# PPG Wavegenerator and Wavemapper



## Parsifal666 (Nov 9, 2018)

I've owned countless soft synths, and seen most of them mentioned here. It surprises me that Wolfgang Palm's two wonder-synths haven't been the subject of a topic here yet.

These two synths definitely have a good-sized learning curve (i.e. you get what you put in), but the opportunities for sculpting the sound are multitudinous, and these are just plain great sounding synths.

There are demos on the site.


----------



## sostenuto (Nov 9, 2018)

Parsifal666 said:


> I've owned countless soft synths, and seen most of them mentioned here. It surprises me that Wolfgang Palm's two wonder-synths haven't been the subject of a topic here yet.
> 
> These two synths definitely have a good-sized learning curve (i.e. you get what you put in), but the opportunities for sculpting the sound are multitudinous, and these are just plain great sounding synths.
> 
> There are demos on the site.



Not a heavyweight Synth user (mainly Omni 2.5), and several more well-known titles.
_Still _… always interested and your post has my attention. Check site briefly and wonder if you recommend one of these as first step? Seems like PPG Wavegenerator, but need to read more
to understand how these may complement each other ??


----------



## Parsifal666 (Nov 9, 2018)

sostenuto said:


> Not a heavyweight Synth user (mainly Omni 2.5), and several more well-known titles.
> _Still _… always interested and your post has my attention. Check site briefly and wonder if you recommend one of these as first step? Seems like PPG Wavegenerator, but need to read more
> to understand how these may complement each other ??



They're both terrific apart, apart or together. You can make wavetables in 'generator and play them in 'mapper. 

But I highly recommend you demo them both, holding onto to the manual with a virtual death grip. You'll be very happy with the sound design results you get, as I mentioned the more you put into those synths the happier you'll be.

Just be ready: these are not exactly user-friendly synths. I still pick up new things I didn't know I could do with them, and I've had them for five years now. 

Also very cool for doing image-based sound design.

Not a Zebra or Omnisphere, but certainly more than niche synths (that said, I guess it could be argued Zebra's sound makes it niche, though the sounds have been mega-popularized by now).


----------



## sostenuto (Nov 9, 2018)

▸ **REQUIREMENT**
Reproduce the part of the forum thread that runs from "They're both terrific" down to "happier you'll be.", keeping every word as it stands. Rely only on the forum thread to do this work.

▸ **DATA FOR REVIEW**
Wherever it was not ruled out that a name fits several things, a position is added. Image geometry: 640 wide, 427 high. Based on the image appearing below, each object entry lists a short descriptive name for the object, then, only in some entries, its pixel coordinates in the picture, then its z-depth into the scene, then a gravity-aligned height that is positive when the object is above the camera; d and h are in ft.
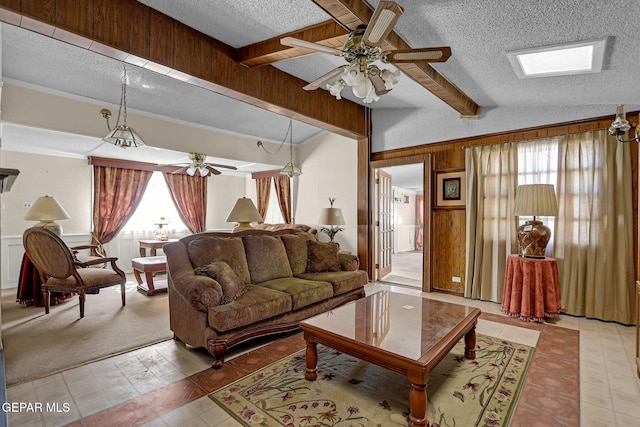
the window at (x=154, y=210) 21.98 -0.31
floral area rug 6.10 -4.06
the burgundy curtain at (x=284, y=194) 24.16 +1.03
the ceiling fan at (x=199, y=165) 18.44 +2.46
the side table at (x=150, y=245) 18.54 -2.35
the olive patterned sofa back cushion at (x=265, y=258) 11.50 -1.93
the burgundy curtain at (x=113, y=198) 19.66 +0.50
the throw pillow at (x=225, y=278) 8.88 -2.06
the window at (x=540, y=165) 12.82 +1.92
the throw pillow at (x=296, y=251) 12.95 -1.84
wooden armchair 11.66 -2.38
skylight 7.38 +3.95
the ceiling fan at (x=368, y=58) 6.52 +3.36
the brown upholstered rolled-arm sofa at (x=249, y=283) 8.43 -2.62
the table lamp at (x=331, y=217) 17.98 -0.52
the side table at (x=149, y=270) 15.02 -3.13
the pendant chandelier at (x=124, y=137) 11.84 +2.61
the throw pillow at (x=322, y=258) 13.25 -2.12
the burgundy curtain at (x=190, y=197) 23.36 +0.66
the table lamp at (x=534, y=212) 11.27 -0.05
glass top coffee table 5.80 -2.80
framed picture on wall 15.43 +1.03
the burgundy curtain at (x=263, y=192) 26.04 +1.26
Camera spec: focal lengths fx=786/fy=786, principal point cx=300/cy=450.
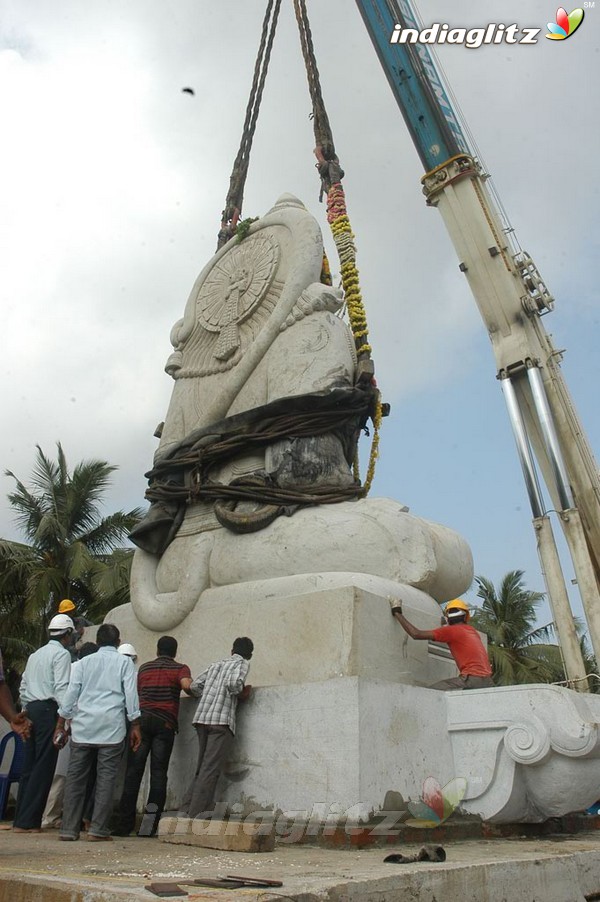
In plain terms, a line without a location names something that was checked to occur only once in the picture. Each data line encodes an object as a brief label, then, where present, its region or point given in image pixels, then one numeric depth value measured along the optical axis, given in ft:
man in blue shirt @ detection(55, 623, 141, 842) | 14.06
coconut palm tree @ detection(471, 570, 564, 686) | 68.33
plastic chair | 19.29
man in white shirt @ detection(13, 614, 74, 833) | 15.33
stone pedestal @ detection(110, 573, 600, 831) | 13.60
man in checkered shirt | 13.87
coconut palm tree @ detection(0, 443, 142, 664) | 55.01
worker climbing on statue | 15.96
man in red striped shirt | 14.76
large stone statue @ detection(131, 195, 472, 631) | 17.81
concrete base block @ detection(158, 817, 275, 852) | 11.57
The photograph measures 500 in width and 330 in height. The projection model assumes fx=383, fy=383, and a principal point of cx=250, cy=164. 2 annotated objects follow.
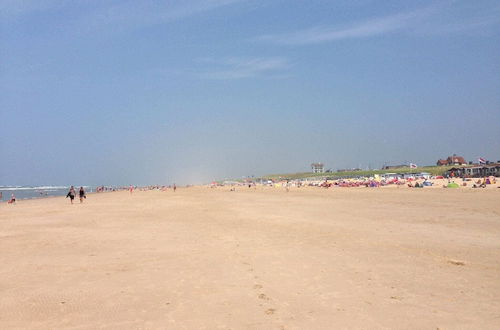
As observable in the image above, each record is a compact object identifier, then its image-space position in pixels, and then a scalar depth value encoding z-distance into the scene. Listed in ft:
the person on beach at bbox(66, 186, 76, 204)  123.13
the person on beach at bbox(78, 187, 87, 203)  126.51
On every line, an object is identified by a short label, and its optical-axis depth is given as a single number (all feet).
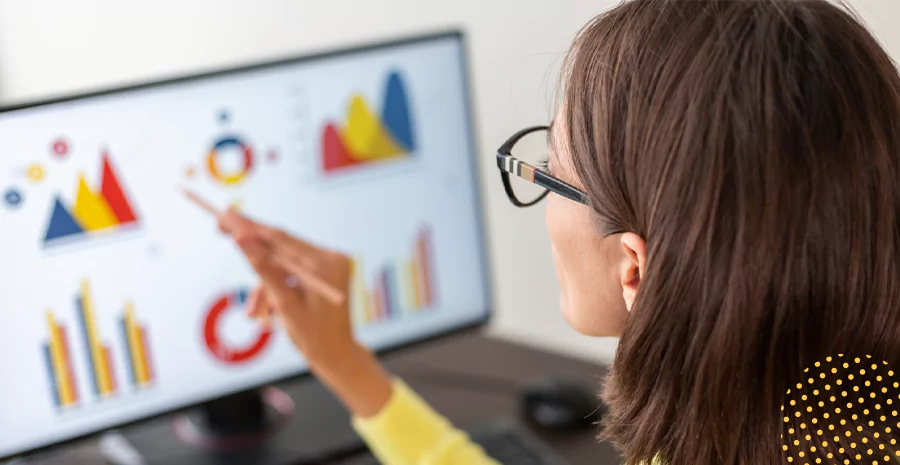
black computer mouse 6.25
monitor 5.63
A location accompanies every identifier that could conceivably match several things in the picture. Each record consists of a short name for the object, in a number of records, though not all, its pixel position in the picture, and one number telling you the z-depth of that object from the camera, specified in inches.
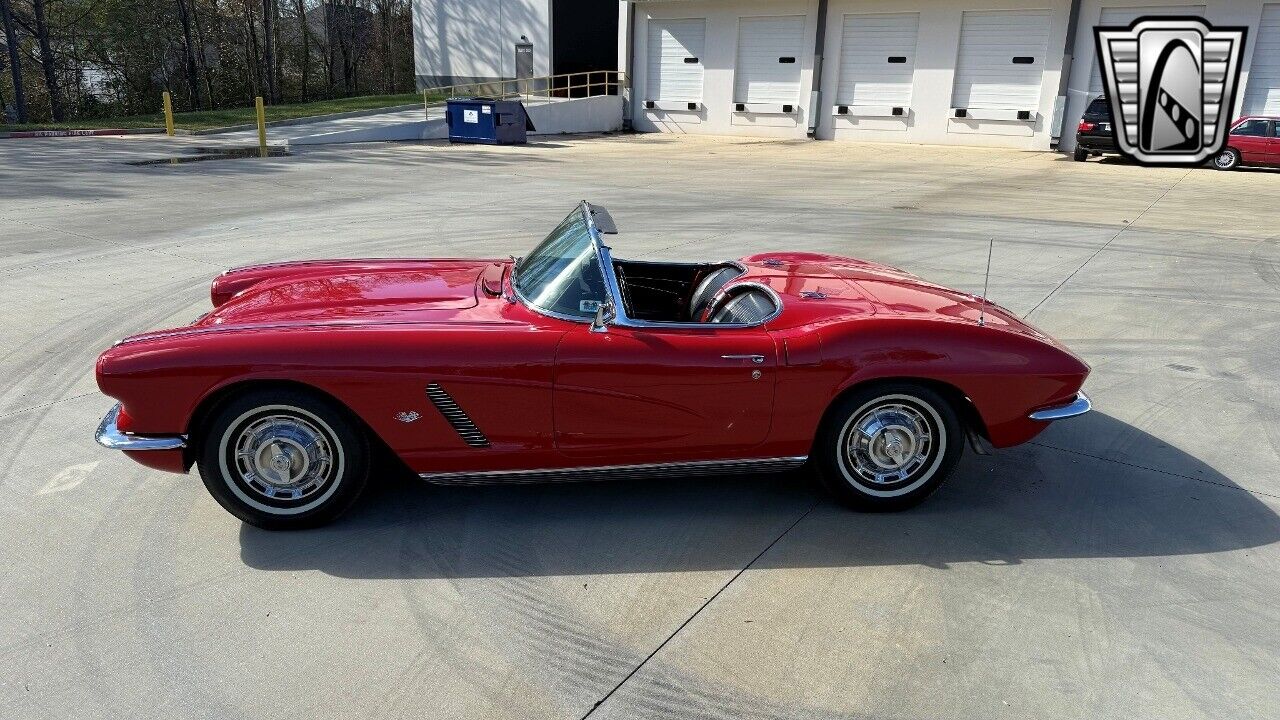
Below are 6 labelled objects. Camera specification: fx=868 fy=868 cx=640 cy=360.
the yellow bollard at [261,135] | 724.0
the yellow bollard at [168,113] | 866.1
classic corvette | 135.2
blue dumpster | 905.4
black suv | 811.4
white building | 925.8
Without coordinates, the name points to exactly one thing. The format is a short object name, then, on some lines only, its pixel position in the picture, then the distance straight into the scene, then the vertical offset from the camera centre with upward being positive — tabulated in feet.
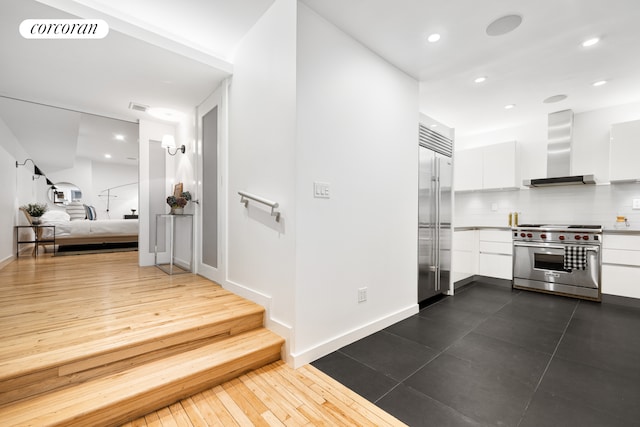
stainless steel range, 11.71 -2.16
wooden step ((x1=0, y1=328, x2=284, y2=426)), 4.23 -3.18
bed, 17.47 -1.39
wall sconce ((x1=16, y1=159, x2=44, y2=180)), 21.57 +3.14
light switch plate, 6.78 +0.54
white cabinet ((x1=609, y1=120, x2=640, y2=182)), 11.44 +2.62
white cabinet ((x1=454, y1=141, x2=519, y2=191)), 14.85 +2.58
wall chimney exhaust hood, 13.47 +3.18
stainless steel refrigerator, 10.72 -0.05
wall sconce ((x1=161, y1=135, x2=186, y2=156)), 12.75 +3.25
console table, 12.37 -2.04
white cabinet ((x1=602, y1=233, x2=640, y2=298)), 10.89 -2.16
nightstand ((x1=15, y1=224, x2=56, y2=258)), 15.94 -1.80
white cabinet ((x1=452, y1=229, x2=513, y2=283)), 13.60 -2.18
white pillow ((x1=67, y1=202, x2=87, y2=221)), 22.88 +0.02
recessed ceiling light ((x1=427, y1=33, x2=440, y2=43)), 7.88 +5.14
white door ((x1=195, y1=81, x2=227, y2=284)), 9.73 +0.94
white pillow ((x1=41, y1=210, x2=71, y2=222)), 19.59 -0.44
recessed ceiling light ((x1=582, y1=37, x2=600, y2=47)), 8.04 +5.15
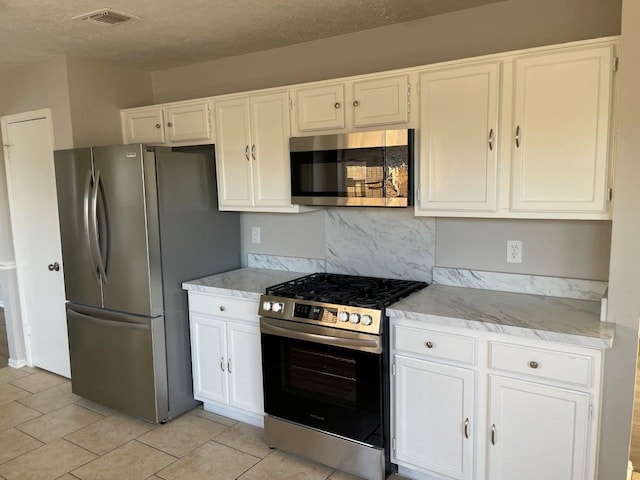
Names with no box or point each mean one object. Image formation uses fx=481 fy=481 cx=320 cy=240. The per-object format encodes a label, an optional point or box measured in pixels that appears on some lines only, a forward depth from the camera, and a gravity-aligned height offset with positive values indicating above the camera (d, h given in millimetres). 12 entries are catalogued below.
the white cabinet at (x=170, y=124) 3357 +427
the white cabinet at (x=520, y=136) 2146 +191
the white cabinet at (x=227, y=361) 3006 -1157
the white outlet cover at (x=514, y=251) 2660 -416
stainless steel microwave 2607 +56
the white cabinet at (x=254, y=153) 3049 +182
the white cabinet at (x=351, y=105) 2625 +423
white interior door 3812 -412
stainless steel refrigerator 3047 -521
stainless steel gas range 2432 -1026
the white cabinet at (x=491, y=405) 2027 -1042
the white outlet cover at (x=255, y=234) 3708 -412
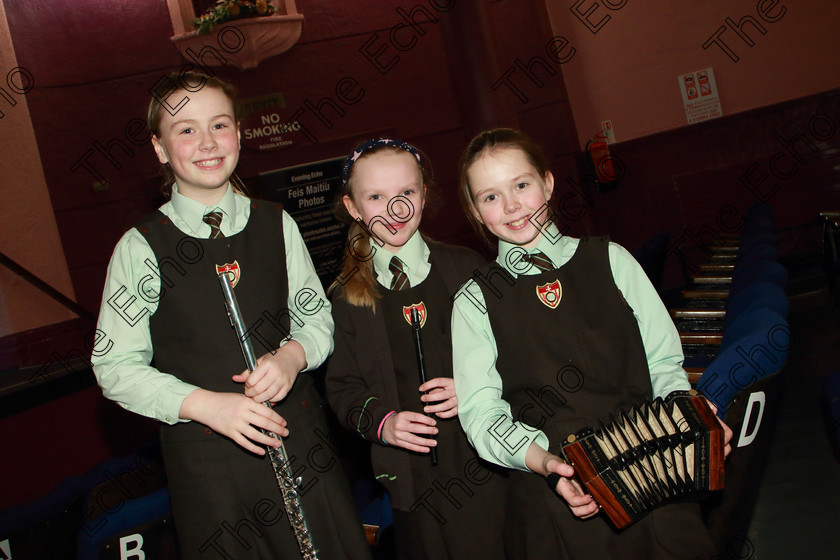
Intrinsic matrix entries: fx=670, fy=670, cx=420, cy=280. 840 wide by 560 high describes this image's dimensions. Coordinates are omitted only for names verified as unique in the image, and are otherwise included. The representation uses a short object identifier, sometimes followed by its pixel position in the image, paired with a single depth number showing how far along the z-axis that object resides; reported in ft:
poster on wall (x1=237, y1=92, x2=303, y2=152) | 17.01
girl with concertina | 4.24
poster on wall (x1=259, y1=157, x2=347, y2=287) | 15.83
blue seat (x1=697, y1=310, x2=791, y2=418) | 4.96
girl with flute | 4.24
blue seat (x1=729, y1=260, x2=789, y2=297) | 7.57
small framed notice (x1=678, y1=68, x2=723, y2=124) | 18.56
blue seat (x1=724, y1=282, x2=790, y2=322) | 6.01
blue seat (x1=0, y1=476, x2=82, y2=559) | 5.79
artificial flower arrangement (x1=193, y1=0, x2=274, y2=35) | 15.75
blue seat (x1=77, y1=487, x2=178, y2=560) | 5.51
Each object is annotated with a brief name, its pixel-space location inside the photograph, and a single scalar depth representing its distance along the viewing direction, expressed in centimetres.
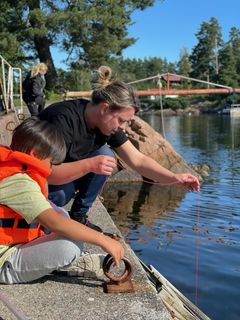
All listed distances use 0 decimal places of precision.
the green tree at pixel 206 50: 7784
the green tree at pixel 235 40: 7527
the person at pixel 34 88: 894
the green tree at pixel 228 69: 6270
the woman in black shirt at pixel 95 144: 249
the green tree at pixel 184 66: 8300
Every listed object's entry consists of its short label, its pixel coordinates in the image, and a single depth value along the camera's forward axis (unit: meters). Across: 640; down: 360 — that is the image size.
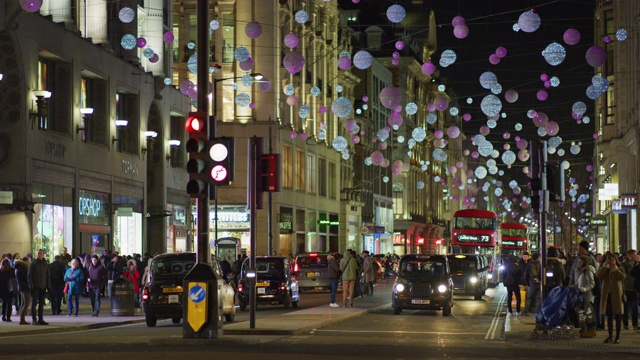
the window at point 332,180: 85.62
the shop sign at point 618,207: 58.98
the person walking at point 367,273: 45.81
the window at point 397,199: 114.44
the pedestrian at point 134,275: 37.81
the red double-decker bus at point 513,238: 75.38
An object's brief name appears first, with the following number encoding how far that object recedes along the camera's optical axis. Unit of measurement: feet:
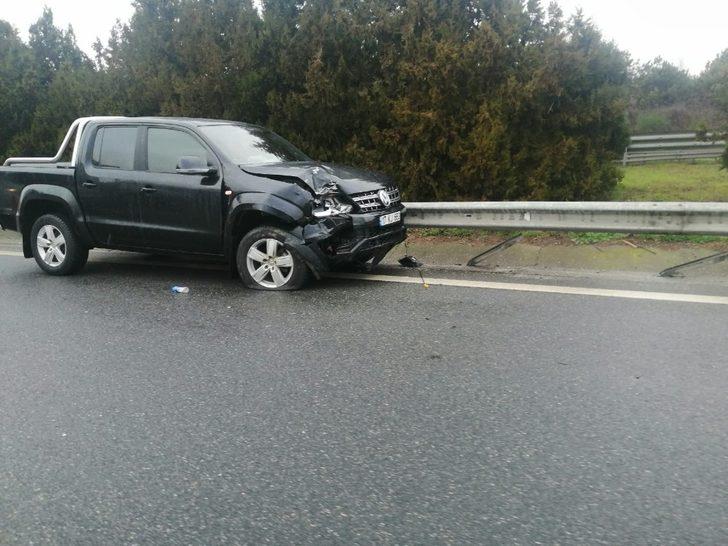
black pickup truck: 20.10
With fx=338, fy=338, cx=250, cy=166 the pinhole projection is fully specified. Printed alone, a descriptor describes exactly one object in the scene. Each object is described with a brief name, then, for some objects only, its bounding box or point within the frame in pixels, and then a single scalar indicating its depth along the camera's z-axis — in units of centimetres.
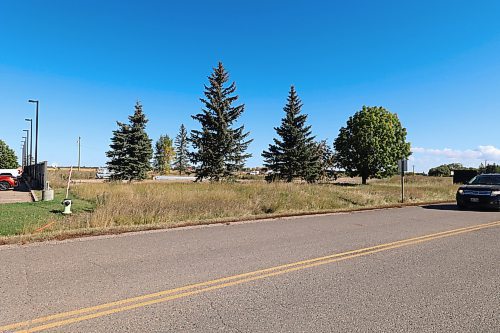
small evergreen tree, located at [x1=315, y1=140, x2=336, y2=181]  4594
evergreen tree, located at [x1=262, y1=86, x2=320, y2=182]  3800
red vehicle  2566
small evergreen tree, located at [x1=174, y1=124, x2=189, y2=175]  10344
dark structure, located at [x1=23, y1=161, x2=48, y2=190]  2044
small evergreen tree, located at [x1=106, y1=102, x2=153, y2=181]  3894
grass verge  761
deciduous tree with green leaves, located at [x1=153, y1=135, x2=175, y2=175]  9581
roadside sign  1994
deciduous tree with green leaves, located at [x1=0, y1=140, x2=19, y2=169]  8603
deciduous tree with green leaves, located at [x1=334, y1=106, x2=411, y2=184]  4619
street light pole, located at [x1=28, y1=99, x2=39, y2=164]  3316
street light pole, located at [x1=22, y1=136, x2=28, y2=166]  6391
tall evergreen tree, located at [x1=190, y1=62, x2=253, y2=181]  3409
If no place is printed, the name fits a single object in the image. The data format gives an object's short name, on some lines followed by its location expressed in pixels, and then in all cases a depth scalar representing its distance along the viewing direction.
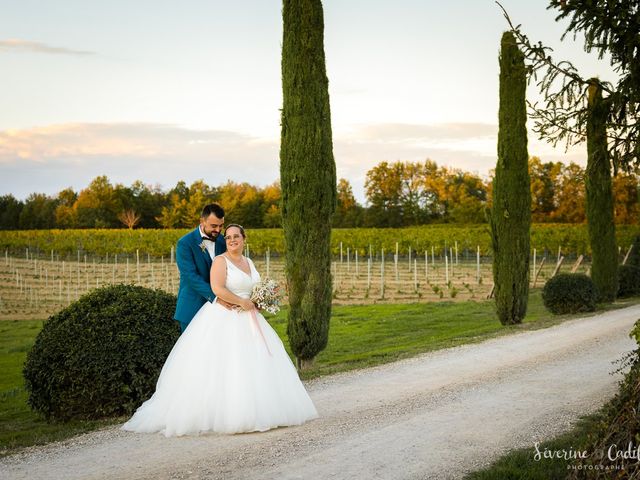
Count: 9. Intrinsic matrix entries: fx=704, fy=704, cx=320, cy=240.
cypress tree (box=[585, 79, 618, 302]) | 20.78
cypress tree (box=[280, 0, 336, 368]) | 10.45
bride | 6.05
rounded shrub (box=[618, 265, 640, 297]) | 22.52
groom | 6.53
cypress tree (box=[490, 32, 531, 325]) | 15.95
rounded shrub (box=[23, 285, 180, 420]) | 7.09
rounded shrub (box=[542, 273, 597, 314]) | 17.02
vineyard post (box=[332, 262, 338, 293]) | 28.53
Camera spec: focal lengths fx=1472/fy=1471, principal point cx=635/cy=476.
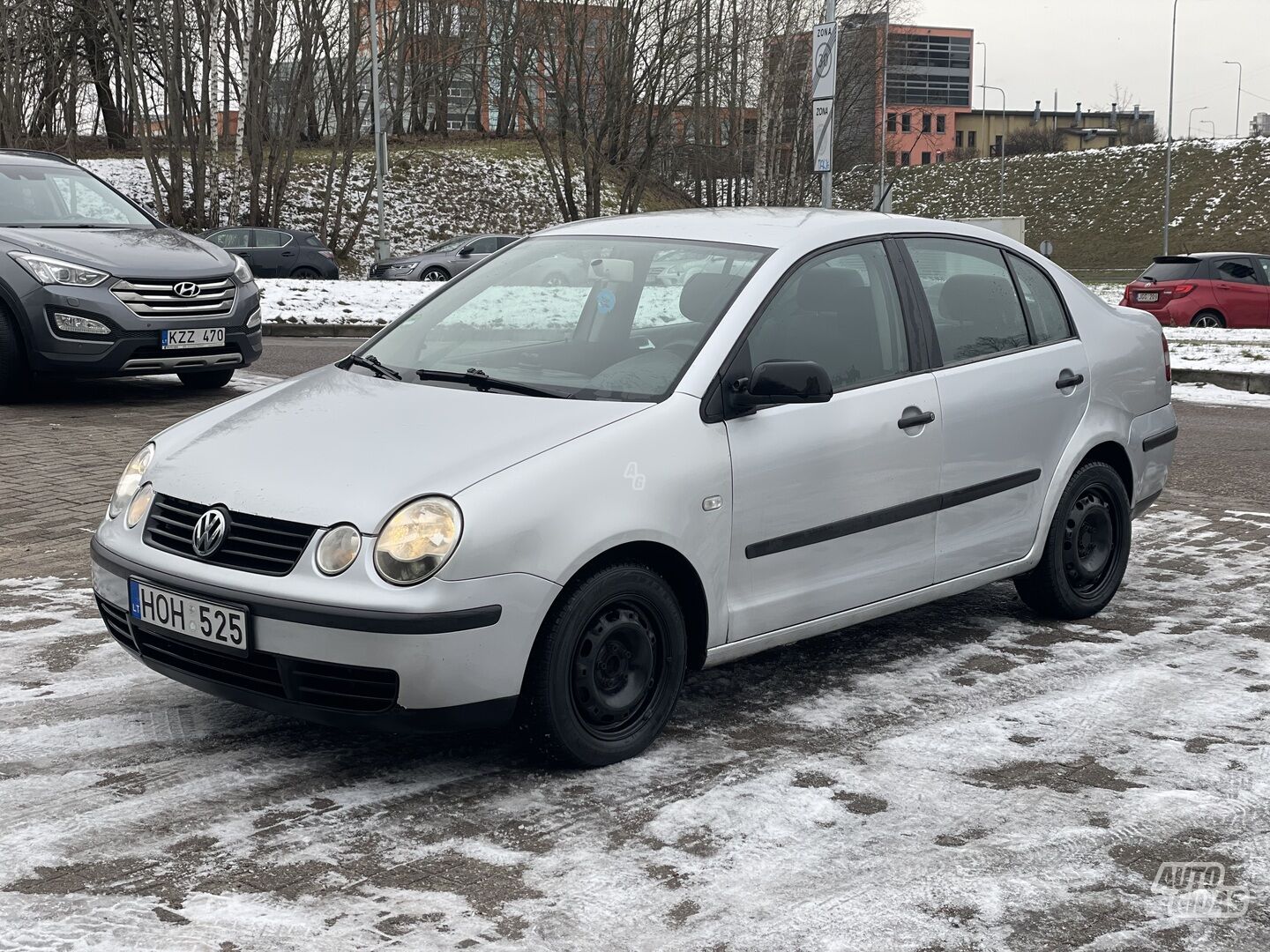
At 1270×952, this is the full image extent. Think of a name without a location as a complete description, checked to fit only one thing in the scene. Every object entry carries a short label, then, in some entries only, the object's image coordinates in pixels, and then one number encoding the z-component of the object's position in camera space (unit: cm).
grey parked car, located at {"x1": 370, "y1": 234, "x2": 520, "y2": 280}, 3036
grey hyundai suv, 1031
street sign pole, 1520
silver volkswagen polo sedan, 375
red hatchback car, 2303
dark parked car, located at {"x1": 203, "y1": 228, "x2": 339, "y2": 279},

▸ **OUTPUT OF THE EXERCISE**
They're both terrific apart, apart or together. You can make wavetables in 'generator and play them in 'mapper. 

But I highly recommend you demo them both, holding onto to the manual with a virtual death grip. You'll be very happy with the sound design results you get, as I mentioned the more you put into those synths the happier you'll be.